Saved entries:
····················
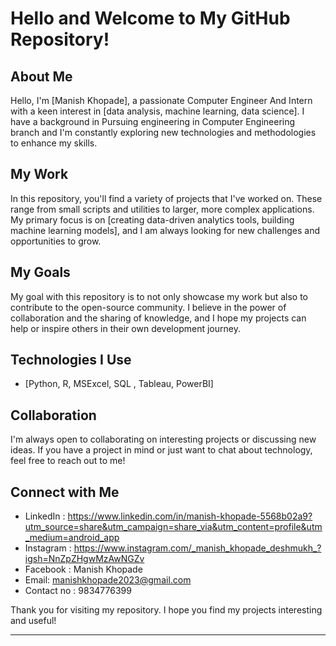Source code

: # Hello and Welcome to My GitHub Repository!

## About Me

Hello, I'm [Manish Khopade], a passionate Computer Engineer And Intern with a keen interest in [data analysis, machine learning, data science]. I have a background in Pursuing engineering in Computer Engineering branch and I'm constantly exploring new technologies and methodologies to enhance my skills.

## My Work

In this repository, you'll find a variety of projects that I've worked on. These range from small scripts and utilities to larger, more complex applications. My primary focus is on [creating data-driven analytics tools, building machine learning models], and I am always looking for new challenges and opportunities to grow.

## My Goals

My goal with this repository is to not only showcase my work but also to contribute to the open-source community. I believe in the power of collaboration and the sharing of knowledge, and I hope my projects can help or inspire others in their own development journey.

## Technologies I Use

- [Python, R, MSExcel, SQL , Tableau, PowerBI]

## Collaboration

I'm always open to collaborating on interesting projects or discussing new ideas. If you have a project in mind or just want to chat about technology, feel free to reach out to me!

## Connect with Me

- LinkedIn : https://www.linkedin.com/in/manish-khopade-5568b02a9?utm_source=share&utm_campaign=share_via&utm_content=profile&utm_medium=android_app
- Instagram : https://www.instagram.com/_manish_khopade_deshmukh_?igsh=NnZpZHgwMzAwNGZv
- Facebook : Manish Khopade 
- Email: manishkhopade2023@gmail.com
- Contact no : 9834776399

Thank you for visiting my repository. I hope you find my projects interesting and useful!

---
····················
◆ **Work to be completed**: Rewrite the material above as a JSON list of strings, one string per line, with blank lines and the pictures left out.

◆ **Exercise solution**:
[
  "Source code",
  ": # Hello and Welcome to My GitHub Repository!",
  "## About Me",
  "Hello, I'm [Manish Khopade], a passionate Computer Engineer And Intern with a keen interest in [data analysis, machine learning, data science]. I have a background in Pursuing engineering in Computer Engineering branch and I'm constantly exploring new technologies and methodologies to enhance my skills.",
  "## My Work",
  "In this repository, you'll find a variety of projects that I've worked on. These range from small scripts and utilities to larger, more complex applications. My primary focus is on [creating data-driven analytics tools, building machine learning models], and I am always looking for new challenges and opportunities to grow.",
  "## My Goals",
  "My goal with this repository is to not only showcase my work but also to contribute to the open-source community. I believe in the power of collaboration and the sharing of knowledge, and I hope my projects can help or inspire others in their own development journey.",
  "## Technologies I Use",
  "- [Python, R, MSExcel, SQL , Tableau, PowerBI]",
  "## Collaboration",
  "I'm always open to collaborating on interesting projects or discussing new ideas. If you have a project in mind or just want to chat about technology, feel free to reach out to me!",
  "## Connect with Me",
  "- LinkedIn : https://www.linkedin.com/in/manish-khopade-5568b02a9?utm_source=share&utm_campaign=share_via&utm_content=profile&utm_medium=android_app",
  "- Instagram : https://www.instagram.com/_manish_khopade_deshmukh_?igsh=NnZpZHgwMzAwNGZv",
  "- Facebook : Manish Khopade ",
  "- Email: manishkhopade2023@gmail.com",
  "- Contact no : 9834776399",
  "Thank you for visiting my repository. I hope you find my projects interesting and useful!",
  "---"
]